How often in your life have you engaged with someone and formed a perception of that person in a very short space of time?

Often, we base this perception of sketchy evidence at best and whilst it often feels so real in our minds, that we have read this person like a book; its bullshit.

What’s even worse is we often take our perceptions of one person or event and allow them to shape our perspective of people on a much wider scale, creating rules for our interactions that only hold us back.

  • In any situation at best your perception is based on your 50% of the conversation. If you can’t read minds you don’t know what the other person is thinking, feeling or wanting. Unless of course, you ask them.

  • Your perception of some is only somewhat relevant to a particular person, at a particular moment in that particular environment. As soon as any of these factors change your perceptions of that person become outdated.

Step 1 – Become uncomfortable with your current thinking.

How many of your beliefs are based on one or two reference experiences, that have come to define your how outlook? In your mind, they have become irrefutable ‘facts’ of life.

How often do you ignore evidence that goes against your perceived belief? A process called confirmation bias whereby we choose to ignore evidence that doesn’t support our version of the story.

How often has your preconceived ideas of someone led you to fortune tell conversation or outcome before you have even begun?
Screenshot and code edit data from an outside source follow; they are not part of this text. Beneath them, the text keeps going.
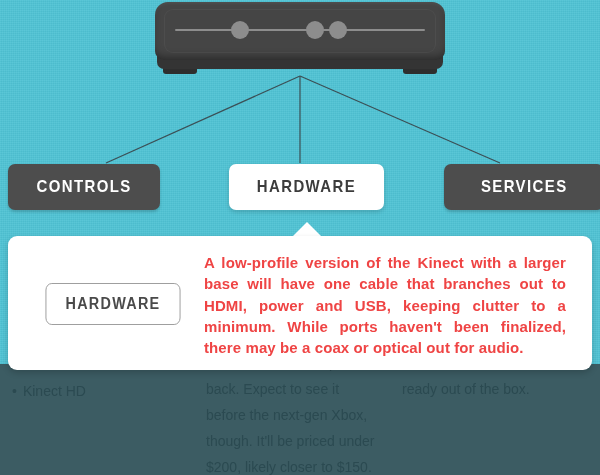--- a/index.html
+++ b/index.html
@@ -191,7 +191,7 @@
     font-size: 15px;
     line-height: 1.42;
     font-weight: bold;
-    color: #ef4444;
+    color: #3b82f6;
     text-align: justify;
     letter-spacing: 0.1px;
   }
What effect does this have on your ability to create in the moment genuine connection?

By embracing curiosity about your own perceptions and how they formed you can start to create cognitive dissonance within your own mind. Your hard and fast belief in the factual nature of your perceptions is undermined by your own self-exploration of the validity behind them and the barriers they have created for you in connecting with others.

Step 2 – Acceptance

Embrace the idea that your perceptions about others have no more validity than their perceptions of you.

Treat every person and every conversation as unique with its own set of circumstances. What happened before has no bearing on what’s happening at that moment unless you allow it to.

Understand that sometimes your perceptions of others will come true but this is not your ability to predict the future, simply that if we guess enough, sometimes we guess right.

Step 3 – Action

The uncomfortable part is almost always the action part, but this is the most important part of challenging your preconceived ideas about connecting with people. If you have a belief then go out and explore it, I like the rule of 100. If I act in a certain way and 99 people out of a 100 respond in a similar manner then it’s a pretty good indicator of the way people see my behaviour. It still leaves one person however who responds differently and that one person might be all you need to create the most powerful connection of your life.

Remember you always have the power of choice and how you respond to a particular situation. This goes for the way in which you choose to perceive people and events around you. If you wish to see the world in shadow then you can, or you can choose to see it in the light. Allowing your perceptions of past interactions to dictate your future ones is devaluing yourself and person you talking with at that moment. Better to focus on the present and treat that person as a unique individual who can only be understood through honest curiosity.

Seek opportunities to challenge your preconceptions of others your life will better for it.